About me

I’ve been supporting small business owners since 2008. But I haven’t always done this – I once lived in a jungle chasing monkeys.

I’ve never been one to focus on a career. For a moment as an early teen, I wanted to be a vet, but an incompetent careers guidance counsellor and then a missed grade scuppered that dream. However, I’ve always had a vague sense of direction in life, one driven by continuous learning and a desire for a healthy, balanced life.

As a teenager, I had seen what an unhealthy, stressful life had done for my dad, and I didn’t want that. From the time I left high-school in 1998, up until 2014, I’ve pretty much been a student with part-time jobs and bank loans to pay for my studies and adventures. Except for one year when I was a zookeeper in a Midlands zoo looking after parrots and penguins and two weeks I spent selling gas and electric utilities door-to-door.

Jungle life

I studied apes and monkeys and specialised in studying the ways humans and other animals communicate. I’ve chased chimpanzees through the riverine forests of the East African Rift Valley; observed red-tailed monkeys leap through the tree canopy in Western Uganda and followed olive baboons closely as they stomped through the jungles of Eastern Nigeria.

I loved the two years that I spent living in the jungles of Africa, almost completely isolated from the world.

My life as a primatologist watching apes and monkeys in the forests of Uganda and Nigeria.

A whole lotta jobs

The greatest challenge in all my years of study was the final three years of what became a seven-year PhD programme. For the first three years, I had a scholarship and some savings got me through the fourth year, which should have given me enough time to finish my thesis.

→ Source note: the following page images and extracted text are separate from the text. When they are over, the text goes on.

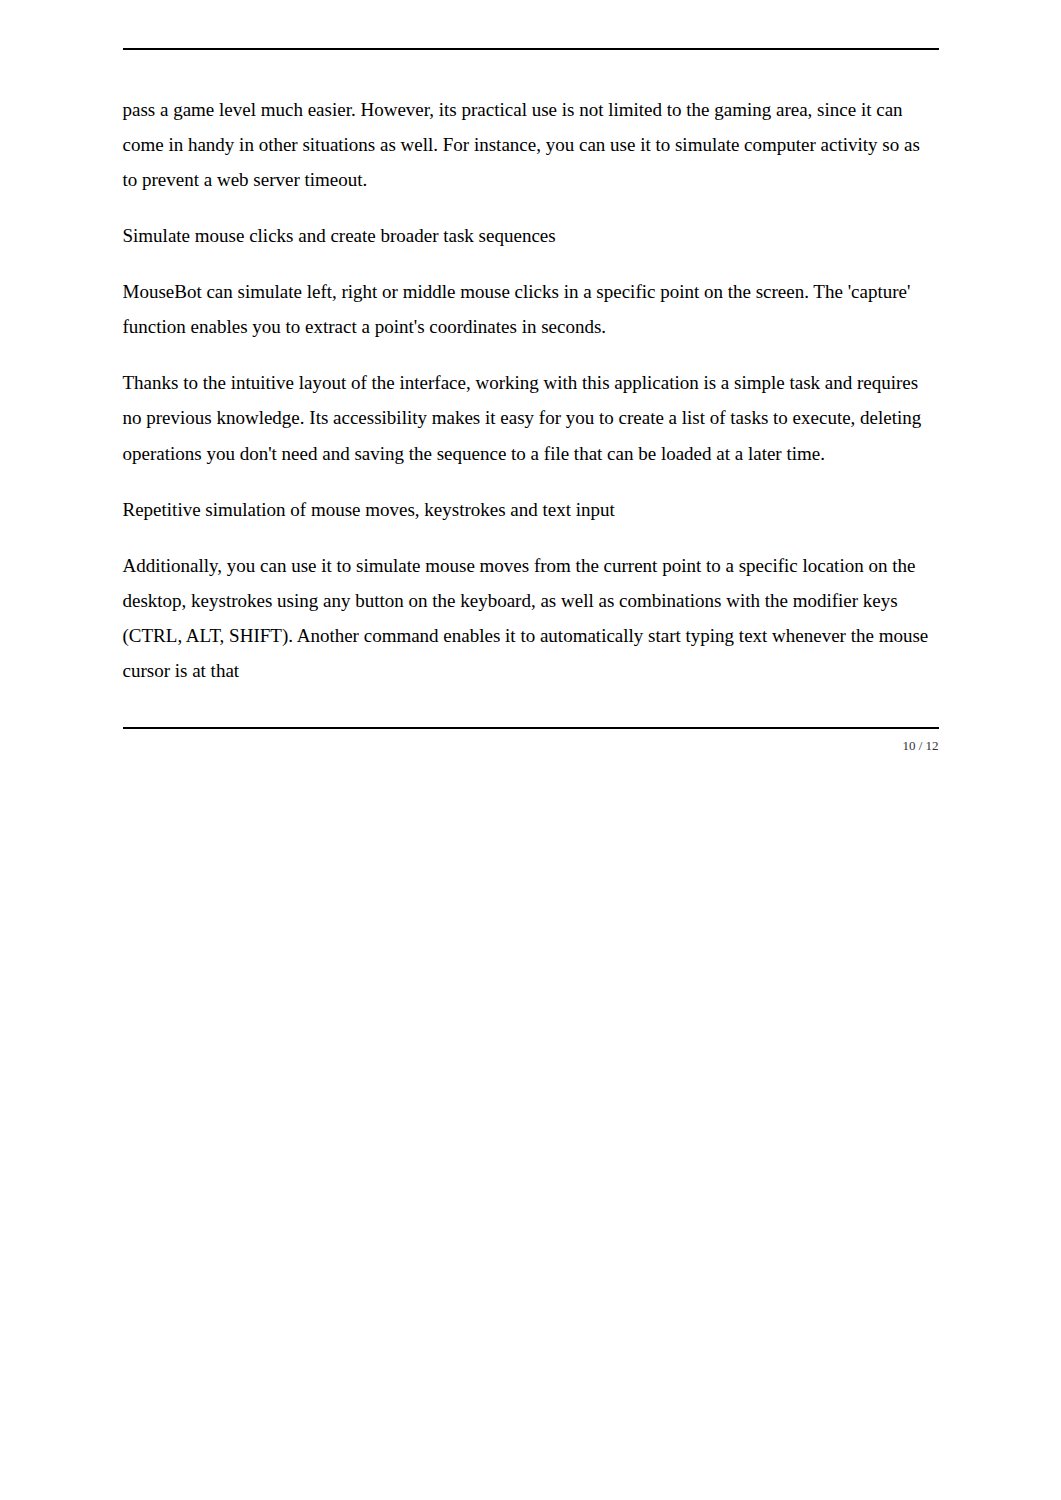pass a game level much easier. However, its practical use is not limited to the gaming area, since it can come in handy in other situations as well. For instance, you can use it to simulate computer activity so as to prevent a web server timeout.
Simulate mouse clicks and create broader task sequences
MouseBot can simulate left, right or middle mouse clicks in a specific point on the screen. The 'capture' function enables you to extract a point's coordinates in seconds.
Thanks to the intuitive layout of the interface, working with this application is a simple task and requires no previous knowledge. Its accessibility makes it easy for you to create a list of tasks to execute, deleting operations you don't need and saving the sequence to a file that can be loaded at a later time.
Repetitive simulation of mouse moves, keystrokes and text input
Additionally, you can use it to simulate mouse moves from the current point to a specific location on the desktop, keystrokes using any button on the keyboard, as well as combinations with the modifier keys (CTRL, ALT, SHIFT). Another command enables it to automatically start typing text whenever the mouse cursor is at that
10 / 12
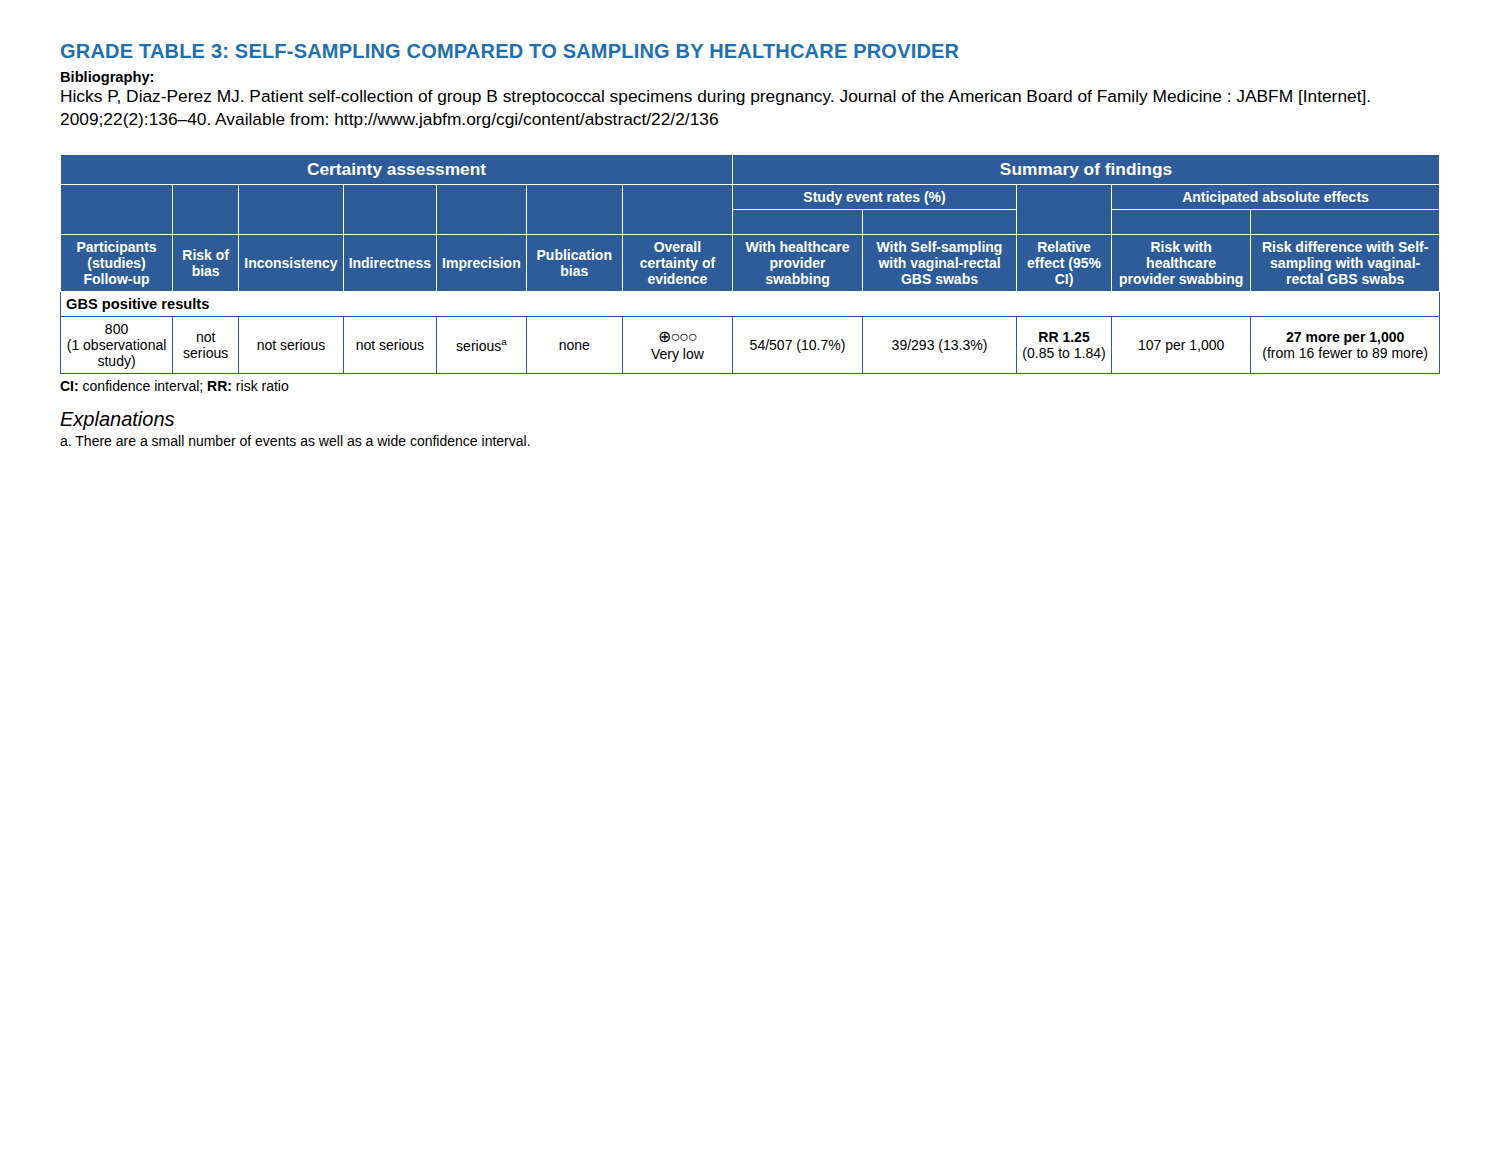GRADE TABLE 3: SELF-SAMPLING COMPARED TO SAMPLING BY HEALTHCARE PROVIDER
Bibliography:
Hicks P, Diaz-Perez MJ. Patient self-collection of group B streptococcal specimens during pregnancy. Journal of the American Board of Family Medicine : JABFM [Internet]. 2009;22(2):136–40. Available from: http://www.jabfm.org/cgi/content/abstract/22/2/136
| Certainty assessment | Summary of findings |
| --- | --- |
| | | | | | | | Study event rates (%) | | Anticipated absolute effects |
| Participants (studies) Follow-up | Risk of bias | Inconsistency | Indirectness | Imprecision | Publication bias | Overall certainty of evidence | With healthcare provider swabbing | With Self-sampling with vaginal-rectal GBS swabs | Relative effect (95% CI) | Risk with healthcare provider swabbing | Risk difference with Self-sampling with vaginal-rectal GBS swabs |
| GBS positive results |
| 800 (1 observational study) | not serious | not serious | not serious | serious a | none | ⊕○○○ Very low | 54/507 (10.7%) | 39/293 (13.3%) | RR 1.25 (0.85 to 1.84) | 107 per 1,000 | 27 more per 1,000 (from 16 fewer to 89 more) |
CI: confidence interval; RR: risk ratio
Explanations
a. There are a small number of events as well as a wide confidence interval.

But when I came back from collecting data in Nigeria in summer 2008, I was weak and sick. It took me months to fully recuperate. And once I had recovered, I had no money left and needed to find a job to support myself – I managed to find four.

During the day I ran doggie daycare and dog walking service. While the dogs rested after a long walk in Richmond Park, I worked as a virtual assistant helping a handful of small business owners with some invoicing and answering some email enquiries. A few evenings each week, I served drinks in a private tennis and squash club. And at the weekends I offered a tutorial service to University students, helping them design final year projects and then analyse their data.

A most beautiful distraction

All this work kept me very busy. I enjoyed the diversity of the work and I got super fit walking dogs every day. They were also a welcome distraction from writing my thesis, which was becoming an almost impossible task with no end in sight. By the end of 2009, I was ready to give up. I wanted to walk away from my thesis and get on with my life.

And then at a party on New Year’s Eve in London, I met a French girl, and I had yet another distraction, but she was the most beautiful of distractions.

She returned to France, and we stayed in touch. I didn’t speak or write French, so we conversed in English, through a few phone calls but mostly by letter and email. After several months we were hopping back and forwards between London and Paris on the Eurostar as often as we could afford it.

After a year and a half, I was still struggling to write my PhD thesis and could barely earn enough to pay my bills. I’d even replaced the cleaner in our apartment as a way to make a bit more money.

After a difficult conversation with my girlfriend to explain that I could no longer afford to travel to Paris to see her, she suggested that I come over to Paris and live with her. She’d support me financially so that I could leave all the jobs and focus on just my thesis. And I did just that.

On the 3rd of July 2011, I loaded all my belongings into 29 boxes. I set off from south-west London at 10 pm with two Romanians and their white truck, travelling the night as we crossed the English Channel on the cargo train. We arrived early morning in the quaint western suburb of Saint-Germain-en-Laye where my girlfriend lived.

And it’s where I’ve been living and working the good life since. But now I’m married and we share our home with a lovable dog that we rescued from the French shelter home, SPA.